So how do you actually make a cheese sauce from scratch? There are actually many ways to make a cheese sauce. As a French trained chef, the first that comes to my mind is Mornay Sauce (butter+flour+milk+cheese) … but Mac and Mornay? Just doesn’t sound quite right. And whenever I’ve made a Mornay Sauce with pasta, it tastes like just that, sauce “with” pasta. The sauce is delicious on it’s own but never completely marries itself with the noodles, becoming one … like a married couple with separate bank accounts. You see, the best thing about box macaroni and cheese is the slippery noodles that are completely one with sauce. They have fallen in love and you can’t tell where one ends and the other begins – the flavor is inseparable.
To create a velvety smooth sauce, almost custard like in texture, I discarded the way of Bechamel (butter+flour+milk) and chose eggs. This egg based cheese sauce is made in a similar way as Pasta Carbonara, but not Italian at all. I started this recipe idea with Wisconsin Asadero cheese, from there I ran south of the border with a Mexican theme: chilies, cumin, oregano, and Salsa Verde.
1 ¼ teaspoon kosher salt
½ teaspoon black pepper
¼ teaspoon ground cumin
¼ teaspoon garlic powder
½ teaspoon dried oregano – lightly ground in the palm of your hand
4 oz can of roasted green chilies (hot or mild)

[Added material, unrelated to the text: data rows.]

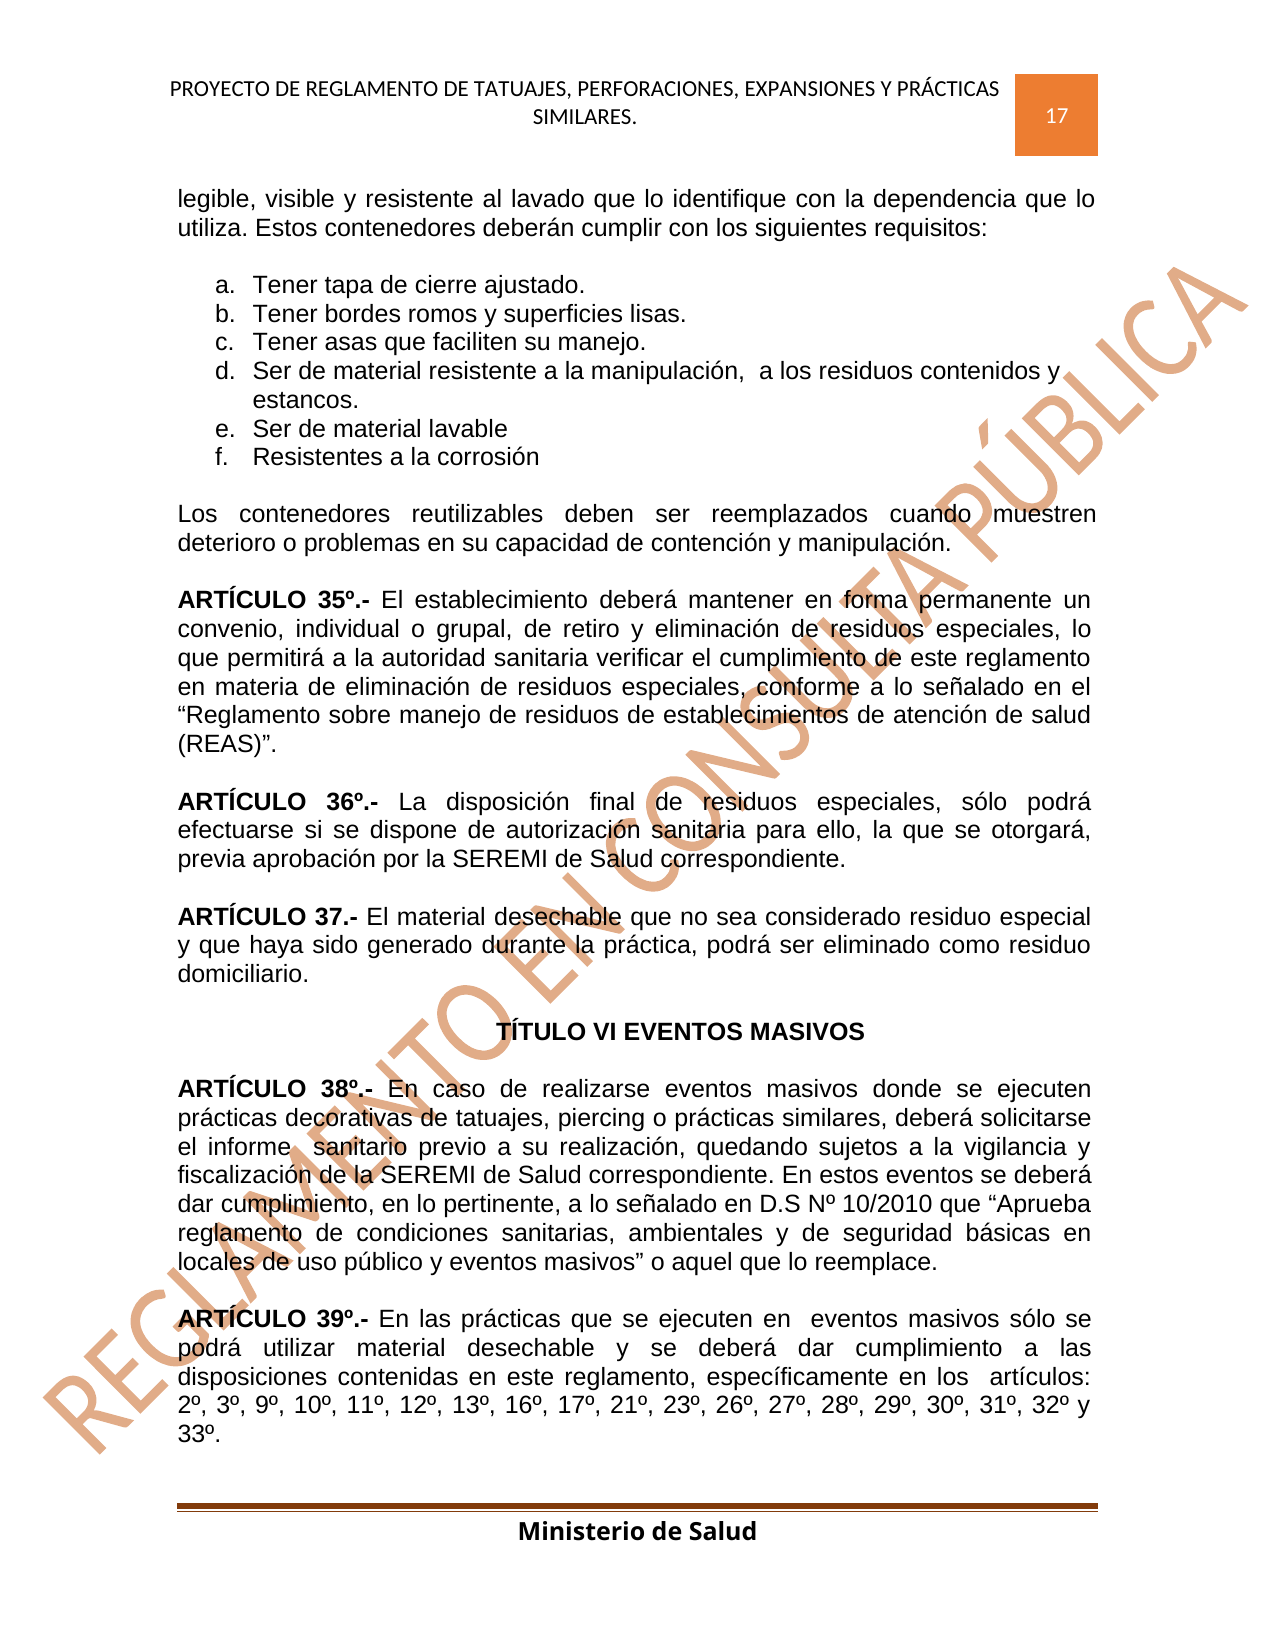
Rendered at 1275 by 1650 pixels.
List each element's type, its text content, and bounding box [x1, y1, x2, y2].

list Tener asas que faciliten su manejo. [215, 327, 1098, 356]
text ARTÍCULO 35º.- El establecimiento deberá mantener en forma permanente un convenio, individual o grupal, de retiro y eliminación de residuos especiales, lo que permitirá a la autoridad sanitaria verificar el cumplimiento de este reglamento en materia de eliminación de residuos especiales, conforme a lo señalado en el “Reglamento sobre manejo de residuos de establecimientos de atención de salud (REAS)”. [177, 585, 1093, 758]
list Resistentes a la corrosión [215, 442, 1098, 471]
text ARTÍCULO 36º.- La disposición final de residuos especiales, sólo podrá efectuarse si se dispone de autorización sanitaria para ello, la que se otorgará, previa aprobación por la SEREMI de Salud correspondiente. [177, 787, 1093, 873]
list Tener bordes romos y superficies lisas. [215, 299, 1098, 327]
text ARTÍCULO 37.- El material desechable que no sea considerado residuo especial y que haya sido generado durante la práctica, podrá ser eliminado como residuo domiciliario. [177, 902, 1093, 988]
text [177, 184, 1098, 242]
list Ser de material resistente a la manipulación, a los residuos contenidos y estancos. [215, 356, 1098, 414]
text TÍTULO VI EVENTOS MASIVOS [177, 1017, 1154, 1045]
list Tener tapa de cierre ajustado. [215, 270, 1098, 299]
text ARTÍCULO 39º.- En las prácticas que se ejecuten en eventos masivos sólo se podrá utilizar material desechable y se deberá dar cumplimiento a las disposiciones contenidas en este reglamento, específicamente en los artículos: 2º, 3º, 9º, 10º, 11º, 12º, 13º, 16º, 17º, 21º, 23º, 26º, 27º, 28º, 29º, 30º, 31º, 32º y 33º. [177, 1304, 1093, 1448]
text Los contenedores reutilizables deben ser reemplazados cuando muestren deterioro o problemas en su capacidad de contención y manipulación. [177, 499, 1098, 557]
text ARTÍCULO 38º.- En caso de realizarse eventos masivos donde se ejecuten prácticas decorativas de tatuajes, piercing o prácticas similares, deberá solicitarse el informe sanitario previo a su realización, quedando sujetos a la vigilancia y fiscalización de la SEREMI de Salud correspondiente. En estos eventos se deberá dar cumplimiento, en lo pertinente, a lo señalado en D.S Nº 10/2010 que “Aprueba reglamento de condiciones sanitarias, ambientales y de seguridad básicas en locales de uso público y eventos masivos” o aquel que lo reemplace. [177, 1074, 1093, 1275]
list Ser de material lavable [215, 414, 1098, 442]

1 cup (about 6 oz) Wisconsin Asadero Cheese – grated
1/2 cup (about 3oz) Wisconsin Jack – grated
1/2 cup (about 3 oz) Wisconsin Cheddar- grated
2 oz Wisconsin Cheddar -grated
Bring a large pot of water to a boil with 1 Tablespoon of kosher salt
In a medium bowl combine eggs, half and half, salsa, salt, pepper, cumin, garlic powder, oregano, and green chilies – mix well
Add macaroni to boiling water and cook for about 5 minutes – just under aldente – drain
Place macaroni back into hot pot over low heat
Add in half of the egg mixture and half of the cheese and slowly stir until cheese begins to melt- about 1-2 minutes.
Add in the rest of the egg mixture and cheese and gently continue to stir over low heat for about 5 minutes- until velvety and creamy
Turn off the heat and allow the macaroni to sit for approximately 3-4 minutes – this will help the sauce to slightly thicken.
Place into an oven proof dish and top with remaining 2 oz of cheese and place under the broiler for 3-4 minutes to melt the cheese.